Implementing filter on all generic iterators

I'm not new to programming by any means but am pretty new to Rust. I really like certain things about the language, but it seems whenever I try to do something slightly more advanced I run into issues. I'm finding that I do not yet know how to read the rust error messages and docs like I can in (i.e. C++ or Typescript).

I was hoping to assert my own understanding of how to use the language by implementing a filter_none on iterables that contain options.

To start off--I decided to see if I can do what I want to begin with:

fn filter_none<'a, T>(item: &'a &Option<T>) -> bool {
  match item {
    None => false,
    Some(_) => true,
  }
}

fn main() {
  let vec: Vec<Option<i32>> = vec![None, Some(1), Some(2), None, Some(3)];
  let filtered_vec: Vec<&Option<i32>> = vec
    .iter()

→ **Exercise task 1**
Reproduce the stretch of the Rust filtering post from "Implementing filter on" through "C++ or Typescript).".
→ **Exercise task 2**
Carry the Rust filtering post forward from its last line shown.

→ **Material**
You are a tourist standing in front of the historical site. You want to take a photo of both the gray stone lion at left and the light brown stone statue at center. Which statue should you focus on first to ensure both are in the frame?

→ **Task answer 1**
Implementing filter on all generic iterators

I'm not new to programming by any means but am pretty new to Rust. I really like certain things about the language, but it seems whenever I try to do something slightly more advanced I run into issues. I'm finding that I do not yet know how to read the rust error messages and docs like I can in (i.e. C++ or Typescript).

→ **Task answer 2**
    .filter(filter_none)
    .collect();
  println!("{:?}", filtered_vec);
}

This works. Now to implement this as a trait on iterables I attempted to add the following code:

use std::slice::Iter;
use std::iter::Filter;

fn filter_none<'a, T>(item: &'a &Option<T>) -> bool {
  match item {
    None => false,
    Some(_) => true,
  }
}

trait FilterNone<T> {
  // Have it seamlessly return a filter object
  fn filter_none<P>(self) -> Filter<Self, P>
    where
      Self: Iterator<Item = Option<T>> + Sized,
      P: FnMut(&Option<T>) -> bool,
    {
    // apply filter_none as a filter and return
    self.filter(filter_none::<'a, T>)
  }
}

// Implement FilterNone on all iterables of Option<T>
// pass along lifetime for filter_none
impl<'a, T> FilterNone<T> for Iter<'a, Option<T>> {}

fn main() {
  let vec: Vec<Option<i32>> = vec![None, Some(1), Some(2), None, Some(3)];
  let filtered_vec: Vec<&Option<i32>> = vec
    .iter()
    .filter_none()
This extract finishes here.